[ASSIGNMENT] The entries below should be copied exactly and completely.

[SUPPLIED INFORMATION]
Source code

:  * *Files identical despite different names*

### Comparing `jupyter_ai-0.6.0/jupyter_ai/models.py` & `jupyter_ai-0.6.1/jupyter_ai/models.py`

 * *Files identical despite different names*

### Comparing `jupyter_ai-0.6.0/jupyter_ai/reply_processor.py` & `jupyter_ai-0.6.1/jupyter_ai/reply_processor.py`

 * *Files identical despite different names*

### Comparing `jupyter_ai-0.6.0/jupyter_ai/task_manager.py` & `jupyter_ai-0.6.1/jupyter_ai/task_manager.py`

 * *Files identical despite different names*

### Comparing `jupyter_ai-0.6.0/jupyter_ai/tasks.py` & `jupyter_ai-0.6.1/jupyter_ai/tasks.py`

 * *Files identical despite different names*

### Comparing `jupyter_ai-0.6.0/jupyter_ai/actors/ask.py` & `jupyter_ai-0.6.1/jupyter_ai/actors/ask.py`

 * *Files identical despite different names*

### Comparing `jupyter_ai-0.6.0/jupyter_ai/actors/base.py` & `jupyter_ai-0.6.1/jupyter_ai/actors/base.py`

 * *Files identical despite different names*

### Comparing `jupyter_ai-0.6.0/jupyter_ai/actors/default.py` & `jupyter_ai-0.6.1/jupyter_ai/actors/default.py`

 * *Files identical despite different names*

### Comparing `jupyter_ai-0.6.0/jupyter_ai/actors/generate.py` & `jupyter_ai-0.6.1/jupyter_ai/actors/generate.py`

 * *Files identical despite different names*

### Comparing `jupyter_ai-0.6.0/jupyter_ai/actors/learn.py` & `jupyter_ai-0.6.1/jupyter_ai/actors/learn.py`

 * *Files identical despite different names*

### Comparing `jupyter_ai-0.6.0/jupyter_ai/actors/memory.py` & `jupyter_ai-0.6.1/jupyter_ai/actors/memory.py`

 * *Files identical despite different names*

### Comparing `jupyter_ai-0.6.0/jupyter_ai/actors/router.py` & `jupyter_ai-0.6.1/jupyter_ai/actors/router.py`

[EXPECTED ANSWER]
Source code

:  * *Files identical despite different names*

### Comparing `jupyter_ai-0.6.0/jupyter_ai/models.py` & `jupyter_ai-0.6.1/jupyter_ai/models.py`

 * *Files identical despite different names*

### Comparing `jupyter_ai-0.6.0/jupyter_ai/reply_processor.py` & `jupyter_ai-0.6.1/jupyter_ai/reply_processor.py`

 * *Files identical despite different names*

### Comparing `jupyter_ai-0.6.0/jupyter_ai/task_manager.py` & `jupyter_ai-0.6.1/jupyter_ai/task_manager.py`

 * *Files identical despite different names*

### Comparing `jupyter_ai-0.6.0/jupyter_ai/tasks.py` & `jupyter_ai-0.6.1/jupyter_ai/tasks.py`

 * *Files identical despite different names*

### Comparing `jupyter_ai-0.6.0/jupyter_ai/actors/ask.py` & `jupyter_ai-0.6.1/jupyter_ai/actors/ask.py`

 * *Files identical despite different names*

### Comparing `jupyter_ai-0.6.0/jupyter_ai/actors/base.py` & `jupyter_ai-0.6.1/jupyter_ai/actors/base.py`

 * *Files identical despite different names*

### Comparing `jupyter_ai-0.6.0/jupyter_ai/actors/default.py` & `jupyter_ai-0.6.1/jupyter_ai/actors/default.py`

 * *Files identical despite different names*

### Comparing `jupyter_ai-0.6.0/jupyter_ai/actors/generate.py` & `jupyter_ai-0.6.1/jupyter_ai/actors/generate.py`

 * *Files identical despite different names*

### Comparing `jupyter_ai-0.6.0/jupyter_ai/actors/learn.py` & `jupyter_ai-0.6.1/jupyter_ai/actors/learn.py`

 * *Files identical despite different names*

### Comparing `jupyter_ai-0.6.0/jupyter_ai/actors/memory.py` & `jupyter_ai-0.6.1/jupyter_ai/actors/memory.py`

 * *Files identical despite different names*

### Comparing `jupyter_ai-0.6.0/jupyter_ai/actors/router.py` & `jupyter_ai-0.6.1/jupyter_ai/actors/router.py`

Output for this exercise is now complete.